The fact that 75% of Felton Road’s production ends up off-shore is another deliberate tactic. Between 2001 and 2005 the company expanded into 25 markets. At the time, Central Otago Pinot Noir was making a name for itself and Greening jumped in feet first. “We were spreading our production so thin it became almost silly, but we knew that there was over a thousand hectares of young vines coming into production in the region in the next few years,” he says. “We had to build a presence and a distribution network.” By the time of the 2008 global financial crisis, Felton Road was well placed in 40 markets and, adds Greening, “a global name.” 

The company came out of the crisis in good shape. Indeed, Greening claims that Felton Road has been profitable every year since it started “proper trading” in 1998. “Key to this was not being greedy with our pricing of the wines,” he adds. In Central Otago terms, flagship Pinots Block 3 (NZ$101.00, $68.89)) and Block 5 (NZ$111.00, $75.71) are among the most expensive to come from the region. However, Greening estimates that there are 20 Pinots from other regions in New Zealand that are more expensive.

These days, one of Nigel Greening’s fondest jobs at the winery he owns is deciding what’s on the menu for lunch.  He’s a visitor, turning up once a year or so, around vintage. He likes it that way. He’s even self-published his first cookbook, “Felton Road Vintage Food: Recipes from Panini Noir.”

“Part of his success is he inspires us,” explains Blair Walter, a man blessed with a perennially sunny disposition and smile who clearly considers his boss a close friend. “His brain goes at a million miles an hour, focussing on the big picture. He never tells us what to do. He doesn’t breathe down our necks. He’s the owner, I run the show.”

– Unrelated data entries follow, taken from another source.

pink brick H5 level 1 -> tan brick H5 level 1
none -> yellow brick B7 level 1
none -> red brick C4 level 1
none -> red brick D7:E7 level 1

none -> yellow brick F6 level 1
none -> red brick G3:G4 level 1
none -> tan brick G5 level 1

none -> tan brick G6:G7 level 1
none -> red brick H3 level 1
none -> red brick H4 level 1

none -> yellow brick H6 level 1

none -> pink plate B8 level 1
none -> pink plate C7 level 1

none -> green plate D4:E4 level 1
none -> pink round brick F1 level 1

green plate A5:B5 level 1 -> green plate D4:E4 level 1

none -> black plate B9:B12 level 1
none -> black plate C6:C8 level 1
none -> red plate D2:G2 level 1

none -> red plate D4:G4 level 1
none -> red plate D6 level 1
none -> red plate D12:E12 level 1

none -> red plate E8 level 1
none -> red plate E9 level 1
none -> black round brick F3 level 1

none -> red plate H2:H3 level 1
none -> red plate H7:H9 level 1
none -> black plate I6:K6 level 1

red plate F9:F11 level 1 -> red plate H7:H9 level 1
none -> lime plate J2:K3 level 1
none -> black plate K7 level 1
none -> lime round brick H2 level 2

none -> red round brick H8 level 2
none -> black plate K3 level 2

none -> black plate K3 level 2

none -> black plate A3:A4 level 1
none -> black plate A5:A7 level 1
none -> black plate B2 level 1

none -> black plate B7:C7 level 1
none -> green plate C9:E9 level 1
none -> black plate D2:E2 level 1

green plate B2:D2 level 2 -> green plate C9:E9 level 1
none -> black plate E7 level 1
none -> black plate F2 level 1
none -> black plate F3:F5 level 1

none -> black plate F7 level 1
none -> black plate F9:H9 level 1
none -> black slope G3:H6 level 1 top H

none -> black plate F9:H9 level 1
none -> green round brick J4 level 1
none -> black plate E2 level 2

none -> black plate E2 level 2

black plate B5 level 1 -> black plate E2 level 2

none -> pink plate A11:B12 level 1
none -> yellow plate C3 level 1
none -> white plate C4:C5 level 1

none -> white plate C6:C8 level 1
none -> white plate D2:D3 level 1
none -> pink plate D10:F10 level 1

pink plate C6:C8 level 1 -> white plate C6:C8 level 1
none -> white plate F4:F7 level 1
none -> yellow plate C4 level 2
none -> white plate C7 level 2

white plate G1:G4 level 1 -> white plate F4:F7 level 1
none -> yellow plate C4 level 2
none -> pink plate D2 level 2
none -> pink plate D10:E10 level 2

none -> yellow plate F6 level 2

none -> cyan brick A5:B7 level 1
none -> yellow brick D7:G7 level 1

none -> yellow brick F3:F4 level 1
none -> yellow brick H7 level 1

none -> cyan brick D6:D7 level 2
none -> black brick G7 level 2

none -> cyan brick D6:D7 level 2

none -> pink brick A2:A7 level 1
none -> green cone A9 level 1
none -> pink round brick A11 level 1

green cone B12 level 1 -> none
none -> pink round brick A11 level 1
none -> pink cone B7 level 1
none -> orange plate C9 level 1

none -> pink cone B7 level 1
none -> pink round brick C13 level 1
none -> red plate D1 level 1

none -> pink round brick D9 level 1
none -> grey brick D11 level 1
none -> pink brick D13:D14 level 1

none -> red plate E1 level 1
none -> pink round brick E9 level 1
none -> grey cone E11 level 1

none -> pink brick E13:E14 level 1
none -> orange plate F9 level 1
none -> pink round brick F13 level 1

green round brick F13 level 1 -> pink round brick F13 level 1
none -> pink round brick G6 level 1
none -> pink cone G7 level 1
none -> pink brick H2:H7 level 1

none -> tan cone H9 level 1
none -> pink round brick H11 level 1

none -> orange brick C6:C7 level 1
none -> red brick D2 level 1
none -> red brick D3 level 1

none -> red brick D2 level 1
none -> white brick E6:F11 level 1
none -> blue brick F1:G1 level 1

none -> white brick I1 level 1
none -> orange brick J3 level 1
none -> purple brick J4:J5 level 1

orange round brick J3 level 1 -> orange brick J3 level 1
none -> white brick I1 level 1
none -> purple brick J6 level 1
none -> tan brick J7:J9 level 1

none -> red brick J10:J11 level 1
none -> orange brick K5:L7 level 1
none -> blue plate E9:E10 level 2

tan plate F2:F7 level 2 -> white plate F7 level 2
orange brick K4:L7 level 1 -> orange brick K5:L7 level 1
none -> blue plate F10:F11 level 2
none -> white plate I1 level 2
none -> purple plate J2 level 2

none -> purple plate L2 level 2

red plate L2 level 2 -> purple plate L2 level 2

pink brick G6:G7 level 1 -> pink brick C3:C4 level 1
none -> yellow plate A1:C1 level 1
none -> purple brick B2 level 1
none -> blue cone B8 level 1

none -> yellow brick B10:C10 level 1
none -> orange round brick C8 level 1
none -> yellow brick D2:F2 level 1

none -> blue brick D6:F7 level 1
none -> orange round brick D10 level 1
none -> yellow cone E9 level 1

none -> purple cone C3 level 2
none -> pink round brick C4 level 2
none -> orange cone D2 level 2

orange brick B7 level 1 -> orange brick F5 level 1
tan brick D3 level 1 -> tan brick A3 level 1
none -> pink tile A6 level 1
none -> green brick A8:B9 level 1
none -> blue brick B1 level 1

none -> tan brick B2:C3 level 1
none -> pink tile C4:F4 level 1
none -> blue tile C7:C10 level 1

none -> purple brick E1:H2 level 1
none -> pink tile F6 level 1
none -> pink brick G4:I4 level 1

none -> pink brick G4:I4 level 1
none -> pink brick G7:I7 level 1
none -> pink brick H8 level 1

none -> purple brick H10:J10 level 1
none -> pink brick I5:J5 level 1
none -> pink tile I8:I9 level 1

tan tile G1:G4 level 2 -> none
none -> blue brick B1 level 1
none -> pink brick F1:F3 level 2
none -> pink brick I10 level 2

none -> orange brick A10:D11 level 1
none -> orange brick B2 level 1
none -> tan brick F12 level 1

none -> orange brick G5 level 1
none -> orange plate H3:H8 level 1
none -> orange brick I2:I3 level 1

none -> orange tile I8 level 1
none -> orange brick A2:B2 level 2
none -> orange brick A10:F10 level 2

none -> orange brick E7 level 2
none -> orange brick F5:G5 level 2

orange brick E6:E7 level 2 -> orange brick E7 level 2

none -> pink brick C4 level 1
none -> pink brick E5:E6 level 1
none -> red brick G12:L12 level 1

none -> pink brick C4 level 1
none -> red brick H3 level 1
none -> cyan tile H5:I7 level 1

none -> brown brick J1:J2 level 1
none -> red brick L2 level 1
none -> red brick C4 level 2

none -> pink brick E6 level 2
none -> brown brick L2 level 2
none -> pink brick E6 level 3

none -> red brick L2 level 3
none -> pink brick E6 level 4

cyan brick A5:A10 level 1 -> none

This, as it turns out, is entirely intentional. It is at the heart of Greening’s business philosophy. “My background in the production industry. Your whole job is to take people and nurture them and get them to do the best they can do. That’s my training, that’s what I’m good at.” He says what he didn’t understand is how good a winemaker Blair Water is.

Felton Road uses no sales gimmicks. It has never taken an advertisement to promote itself or its wines, and doesn’t do deals with supermarket chains. It sells wine in 40 countries and never under cork. It’s screwcap or no sale. “We don’t ever set out to copy anyone,” says Walter, mid-pour on the Felton Road Block 1 2016 Riesling, a wine with the winemaker’s trademark textural signature and the vineyard’s intensity in fruit flavour. His boss, he adds, sets the tone.

In between maintaining side interests in fixing things, making furniture, cooking (he’s going through his Asian period at the moment) and playing guitar (he’s a big jazz fan), Greening offers an absorbing study in the making of a thoroughly modern New Zealand wine producer who, in 17 years on the job, no longer feels compelled to draw any wine comparisons -- quality-wise or anything else -- with the Old World.

 “If you go back 10 years we would have been looking over our shoulders at Burgundy, and looking to see how we could make better wine,” says Greening. “The biggest change now is we don’t look over our shoulder at anybody.”